TEXTE D'ÉTUDE:
^^^^

COUR D'APPEL D'AIX EN PROVENCE
4e Chambre B
ARRÊT AU FOND
DU LE 30 JANVIER 2014
om
N° 2014/35
Rôle N° 13/05143
[L] [N]
[H] [S] épouse [N]
C/
[V] [X] [C] [F] épouse [A]
Grosse délivrée
le :
à :
la SELARL BOULAN / CHERFILS / IMPERATORE
Me Isabelle GARNIER-SANTI
Décision déférée à la Cour :
Jugement du Tribunal de Grande Instance d'AIX-EN-PROVENCE en date du 26 Novembre 2012 enregistré au répertoire général sous le n° 11/05183.
APPELANTS
Monsieur [L] [N]
né le [Date naissance 1] 1969 à [Localité 2], demeurant [Adresse 2]
représenté par la SELARL BOULAN CHERFILS IMPERATORE, avocat au barreau d'AIX-EN-PROVENCE
Madame [H] [S] épouse [N]
née le [Date naissance 2] 1969 à [Localité 1], demeurant [Adresse 2]
représentée par la SELARL BOULAN CHERFILS IMPERATORE, avocat au barreau d'AIX-EN-PROVENCE
INTIMEE
Madame [V] [X] [C] [F] épouse [A]
née le [Date naissance 3] 1966 à [Localité 4], demeurant [Adresse 2]
représentée par Me Isabelle GARNIER-SANTI, avocat au barreau d'AIX-EN-PROVENCE, ayant pour avocat plaidant Me Jacques DESGARDIN, avocat au barreau de PARIS
*-*-*-*-*
COMPOSITION DE LA COUR
L'affaire a été débattue le 09 Décembre 2013 en audience publique. Conformément à l'article 785 du Code de Procédure Civile, Mme Odile MALLET, Président, a fait un rapport oral de l'affaire à l'audience avant les plaidoiries.

^^^^

TRAVAIL DEMANDÉ A:
Relevez toutes les dates données en entier (jour, mois et année) dans l'arrêt de la cour d'appel.
TRAVAIL DEMANDÉ B:
Poursuivez l'arrêt de la cour d'appel après sa dernière phrase.

MATÉRIEL FOURNI:
^^^^

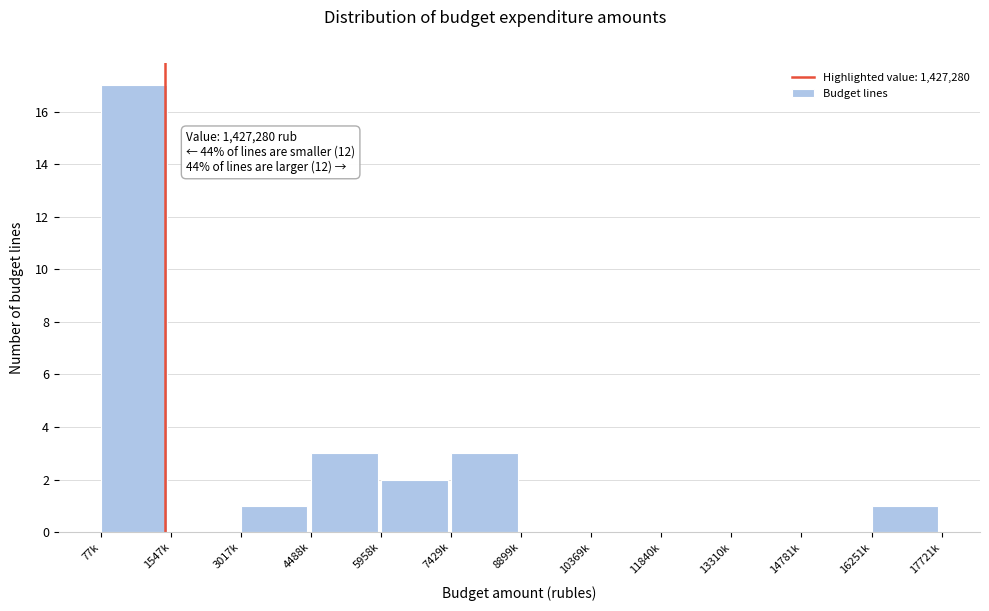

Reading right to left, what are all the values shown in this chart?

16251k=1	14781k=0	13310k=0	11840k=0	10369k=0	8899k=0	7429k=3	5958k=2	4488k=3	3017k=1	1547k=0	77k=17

^^^^

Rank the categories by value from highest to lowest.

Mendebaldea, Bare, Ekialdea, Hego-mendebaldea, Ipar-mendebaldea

^^^^

RÉPONSE RÉDIGÉE A:
- 30 janvier 2014
- 26 novembre 2012
- 9 décembre 2013

RÉPONSE RÉDIGÉE B:
La Cour était composée de :
Mme Odile MALLET, Président
Monsieur Jean-Luc GUERY, Conseiller
Madame Hélène GIAMI, Conseiller
qui en ont délibéré.
Greffier lors des débats : Madame Danielle PANDOLFI.
Les parties ont été avisées que le prononcé public de la décision aurait lieu par mise à disposition au greffe le le 30Janvier 2014
ARRÊT
Contradictoire,
Prononcé par mise à disposition au greffe le 30 Janvier 2014,
Signé par Mme Odile MALLET, Président et Madame Danielle PANDOLFI, greffier auquel la minute de la décision a été remise par le magistrat signataire.
***
FAITS ET PROCÉDURE
Monsieur [O] [N] et son épouse, Madame [H] [S], sont propriétaires des parcelles cadastrées commune de [Localité 3], section AD n° [Cadastre 3] et [Cadastre 6].
Leur fonds bénéficie d'une servitude de passage et de canalisations sur les parcelles actuellement cadastrées AD [Cadastre 8] appartenant à Madame [I] épouse [F] et AD [Cadastre 9] appartenant à Madame [V] [F] épouse [A].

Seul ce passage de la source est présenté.